Hint: In order to find the LCM of the numbers using prime factorization, first write the prime factors of the given numbers, find the least common multiple which is suitable for both the numbers. The number obtained must be the multiple of all the numbers \[48,64,72,96,108\] then only it will be called as their LCM.

Complete step by step solution:
We are given \[48,64,72,96,108\] to find their LCM, but first we should know what is LCM.
LCM stands for Least common multiple. A number which is the multiple of all the numbers listed to find the LCM.
The prime factors of the given numbers are:
\[48 = 2 \times 2 \times 2 \times 2 \times 3\]
\[64 = 2 \times 2 \times 2 \times 2 \times 2 \times 2\]
\[72 = 2 \times 2 \times 2 \times 3 \times 3\]
\[96 = 2 \times 2 \times 2 \times 2 \times 2 \times 3\]
\[108 = 2 \times 2 \times 3 \times 3 \times 3\]
We can see that the six \[2's\] is maxm in the number’s, and others have two, three and four \[2's\]. So, for the least common multiple of all the numbers we can take the six \[2's\], which will automatically include all other’s requirements of \[2's\] in total.
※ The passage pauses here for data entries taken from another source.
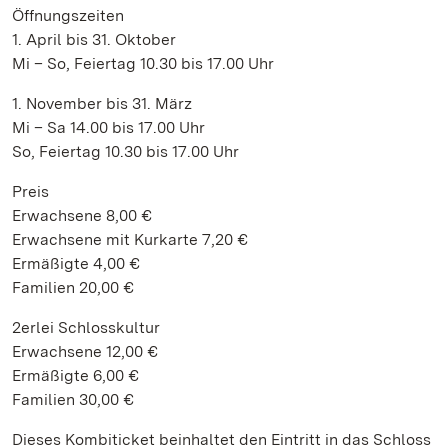
Öffnungszeiten
1. April bis 31. Oktober
Mi – So, Feiertag 10.30 bis 17.00 Uhr
1. November bis 31. März
Mi – Sa 14.00 bis 17.00 Uhr
So, Feiertag 10.30 bis 17.00 Uhr
Preis
Erwachsene 8,00 €
Erwachsene mit Kurkarte 7,20 €
Ermäßigte 4,00 €
Familien 20,00 €
2erlei Schlosskultur
Erwachsene 12,00 €
Ermäßigte 6,00 €
Familien 30,00 €
Dieses Kombiticket beinhaltet den Eintritt in das Schloss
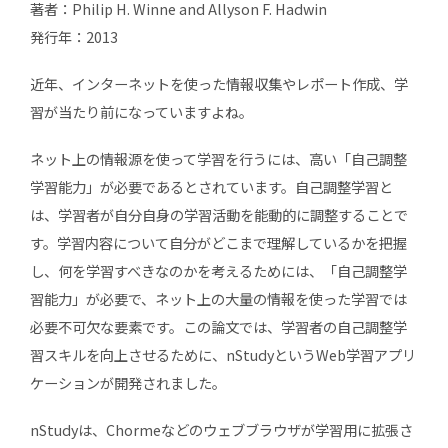
著者：Philip H. Winne and Allyson F. Hadwin
発行年：2013
近年、インターネットを使った情報収集やレポート作成、学
習が当たり前になっていますよね。
ネット上の情報源を使って学習を行うには、高い「自己調整
学習能力」が必要であるとされています。自己調整学習と
は、学習者が自分自身の学習活動を能動的に調整することで
す。学習内容について自分がどこまで理解しているかを把握
し、何を学習すべきなのかを考えるためには、「自己調整学
習能力」が必要で、ネット上の大量の情報を使った学習では
必要不可欠な要素です。この論文では、学習者の自己調整学
習スキルを向上させるために、nStudyというWeb学習アプリ
ケーションが開発されました。
nStudyは、Chormeなどのウェブブラウザが学習用に拡張さ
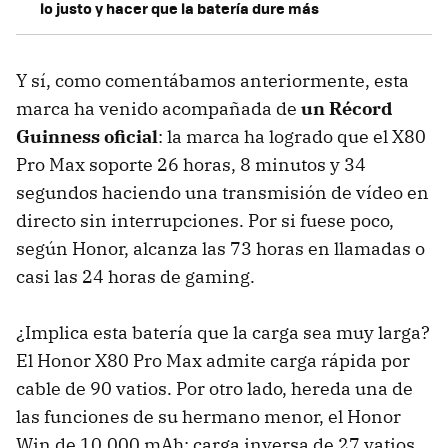
lo justo y hacer que la batería dure más
Y sí, como comentábamos anteriormente, esta
marca ha venido acompañada de
un Récord
Guinness oficial
: la marca ha logrado que el X80
Pro Max soporte 26 horas, 8 minutos y 34
segundos haciendo una transmisión de vídeo en
directo sin interrupciones. Por si fuese poco,
según Honor, alcanza las 73 horas en llamadas o
casi las 24 horas de gaming.
¿Implica esta batería que la carga sea muy larga?
El Honor X80 Pro Max admite carga rápida por
cable de 90 vatios. Por otro lado, hereda una de
las funciones de su hermano menor, el Honor
Win de 10.000 mAh: carga inversa de 27 vatios.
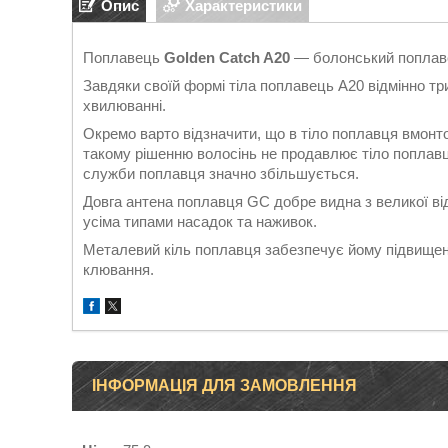
Опис
Характеристики
Поплавець
Golden Catch A20
— болонський поплаве
Завдяки своїй формі тіла поплавець А20 відмінно тр
хвилюванні.
Окремо варто відзначити, що в тіло поплавця вмонто
такому рішенню волосінь не продавлює тіло поплавц
служби поплавця значно збільшується.
Довга антена поплавця GC добре видна з великої від
усіма типами насадок та наживок.
Металевий кіль поплавця забезпечує йому підвищен
клювання.
ІНФОРМАЦІЯ ДЛЯ ЗАМОВЛЕННЯ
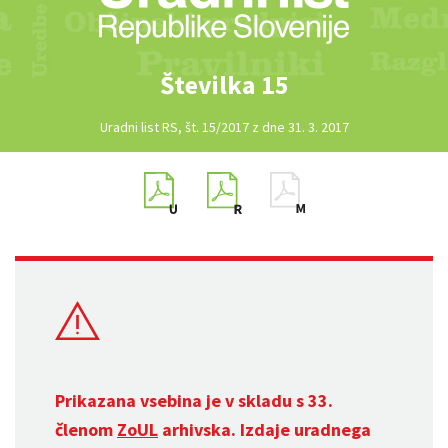
Številka 15
Uradni list RS, št. 15/2017 z dne 31. 3. 2017
Prikazana vsebina je v skladu s 33.
členom
ZoUL
arhivska. Izdaje uradnega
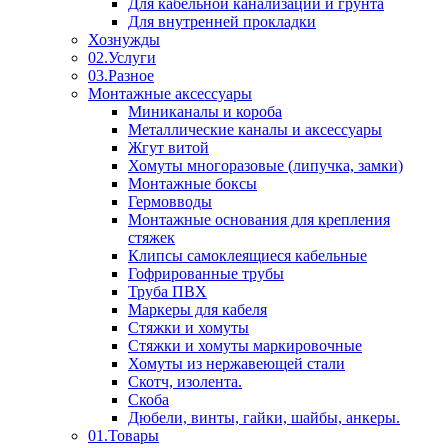
Для кабельной канализации и грунта
Для внутренней прокладки
Хознужды
02.Услуги
03.Разное
Монтажные аксессуары
Миниканалы и короба
Металлические каналы и аксессуары
Жгут витой
Хомуты многоразовые (липучка, замки)
Монтажные боксы
Гермовводы
Монтажные основания для крепления
стяжек
Клипсы самоклеящиеся кабельные
Гофрированные трубы
Труба ПВХ
Маркеры для кабеля
Стяжки и хомуты
Стяжки и хомуты маркировочные
Хомуты из нержавеющей стали
Скотч, изолента.
Скоба
Дюбели, винты, гайки, шайбы, анкеры.
01.Товары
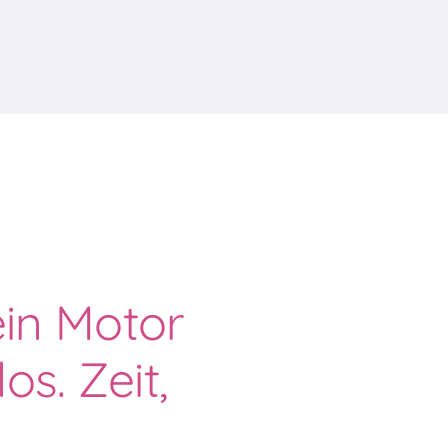
ein Motor
os. Zeit,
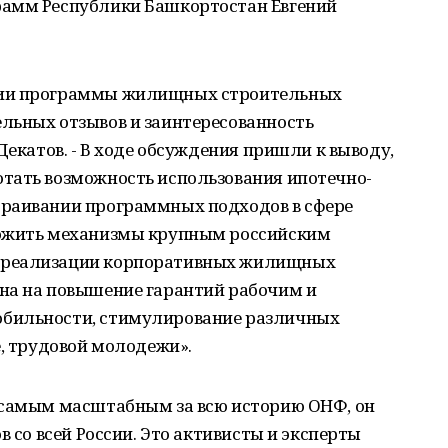
рамм Республики Башкортостан Евгений
ции программы жилищных строительных
льных отзывов и заинтересованность
Декатов. - В ходе обсуждения пришли к выводу,
тать возможность использования ипотечно-
траивании программных подходов в сфере
ложить механизмы крупным российским
 реализации корпоративных жилищных
на на повышение гарантий рабочим и
бильности, стимулирование различных
е, трудовой молодежи».
 самым масштабным за всю историю ОНФ, он
в со всей России. Это активисты и эксперты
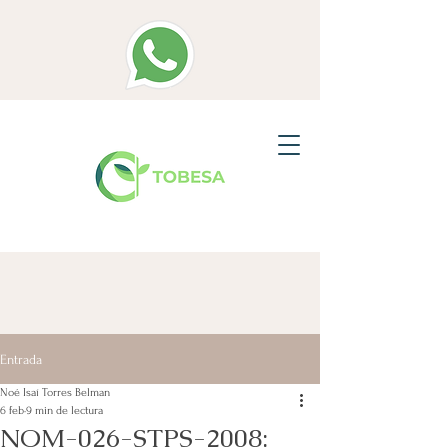
Entrada
Noé Isaí Torres Belman
6 feb
9 min de lectura
NOM-026-STPS-2008:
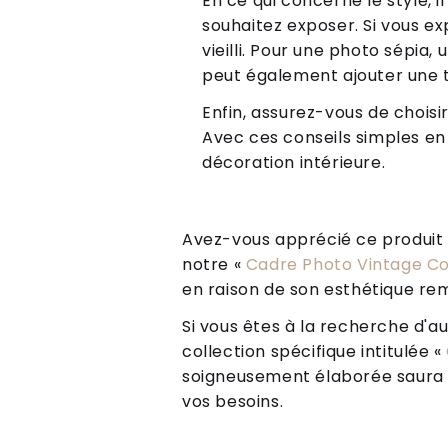
En ce qui concerne le style, 
souhaitez exposer. Si vous e
vieilli. Pour une photo sépia,
peut également ajouter une 
Enfin, assurez-vous de choisi
Avec ces conseils simples en
décoration intérieure.
Avez-vous apprécié ce produit ? 
notre «
Cadre Photo Vintage C
en raison de son esthétique rem
Si vous êtes à la recherche d'au
collection spécifique intitulée «
soigneusement élaborée saura vo
vos besoins.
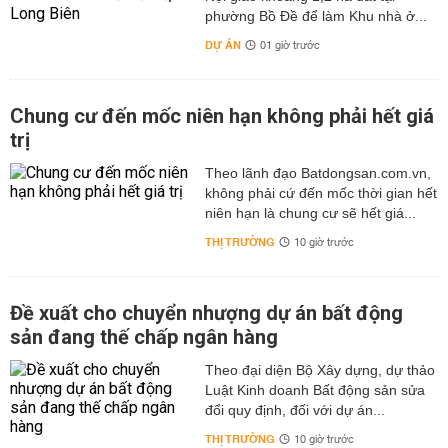
phường Bồ Đề để làm Khu nhà ở...
DỰ ÁN
01 giờ trước
Chung cư đến mốc niên hạn không phải hết giá
trị
Theo lãnh đạo Batdongsan.com.vn,
không phải cứ đến mốc thời gian hết
niên hạn là chung cư sẽ hết giá...
THỊ TRƯỜNG
10 giờ trước
Đề xuất cho chuyển nhượng dự án bất động
sản đang thế chấp ngân hàng
Theo đại diện Bộ Xây dựng, dự thảo
Luật Kinh doanh Bất động sản sửa
đổi quy định, đối với dự án...
THỊ TRƯỜNG
10 giờ trước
Similarly, for \[3\], we have maxm three \[3's\], so for all the numbers in together, we are taking three \[3's\] in total and we get:
LCM of \[48,64,72,96,108 = 6\left( {2's} \right) \times 3\left( {3's} \right) = 2 \times 2 \times 2 \times 2 \times 2 \times 2 \times 3 \times 3 \times 3 = 1728\]
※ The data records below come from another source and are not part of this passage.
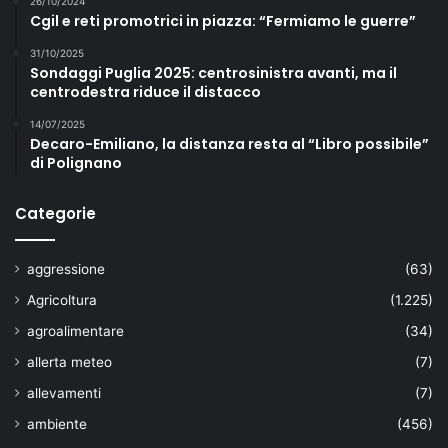
26/10/2024
Cgil e reti promotrici in piazza: “Fermiamo le guerre”
31/10/2025
Sondaggi Puglia 2025: centrosinistra avanti, ma il
centrodestra riduce il distacco
14/07/2025
Decaro-Emiliano, la distanza resta al “Libro possibile”
di Polignano
Categorie
aggressione
(63)
Agricoltura
(1.225)
agroalimentare
(34)
allerta meteo
(7)
allevamenti
(7)
ambiente
(456)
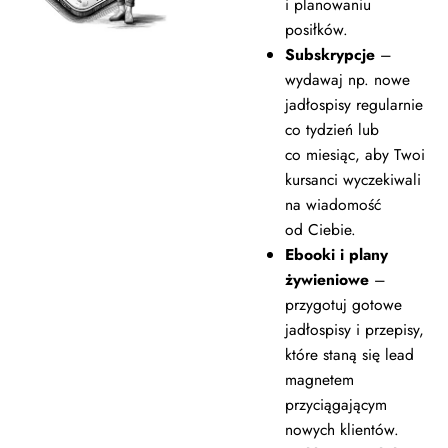
i planowaniu
Znajdziesz tu też funkcje wspierające
s
posiłków.
optymalizację. Zbudujesz nie tylko stronę,
i
Subskrypcje
–
T
ale też konwersję!
wydawaj np. nowe
c
jadłospisy regularnie
w
co tydzień lub
co miesiąc, aby Twoi
kursanci wyczekiwali
na wiadomość
od Ciebie.
Ebooki i plany
żywieniowe
–
przygotuj gotowe
jadłospisy i przepisy,
które staną się lead
magnetem
przyciągającym
nowych klientów.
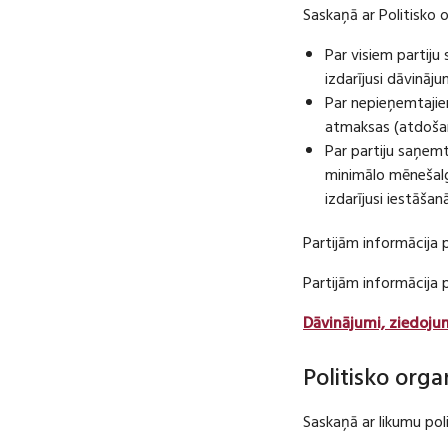
Saskaņā ar Politisko 
Par visiem partij
izdarījusi dāvināj
Par nepieņemtajie
atmaksas (atdošan
Par partiju saņem
minimālo mēnešalg
izdarījusi iestāša
Partijām informācija 
Partijām informācija
Dāvinājumi, ziedoju
Politisko orga
Saskaņā ar likumu pol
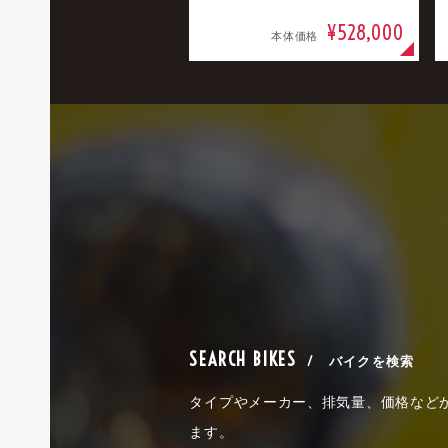
¥528,000
本体価格
SEARCH BIKES
/ バイクを検索
タイプやメーカー、排気量、価格など
ます。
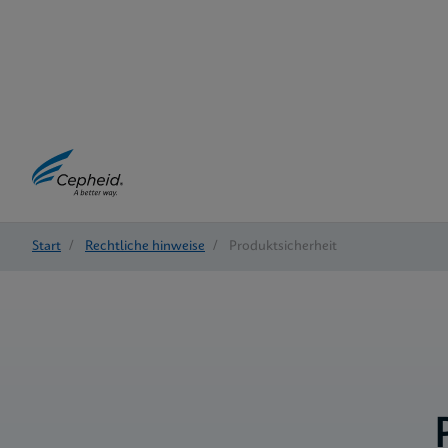
Start
/
Rechtliche hinweise
/
Produktsicherheit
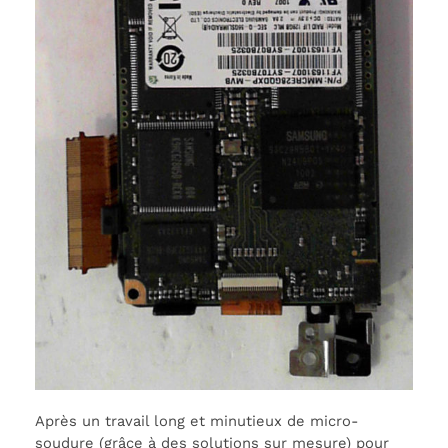
Après un travail long et minutieux de micro-
soudure (grâce à des solutions sur mesure) pour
Therefore, the Least Common Multiple (LCM) of \[48,64,72,96,108\] is \[1728\].

Note:
1) Do not include the least count or common number of \[2's\] and \[3's\] for the LCM, otherwise it would not give the correct answer.
2) We can also solve for LCM by simply listing some of the multiples of \[48,64,72,96,108\] then the first common multiple of both the numbers becomes the LCM.
For example, the multiple of two numbers are:
\[25 = 25,50,75,100,125,150,175,200,225.....\]
\[35 = 35,70,105,140,175,210,245....\]
3) We can see that the first common value obtained is \[175\], and this is our LCM for both the numbers.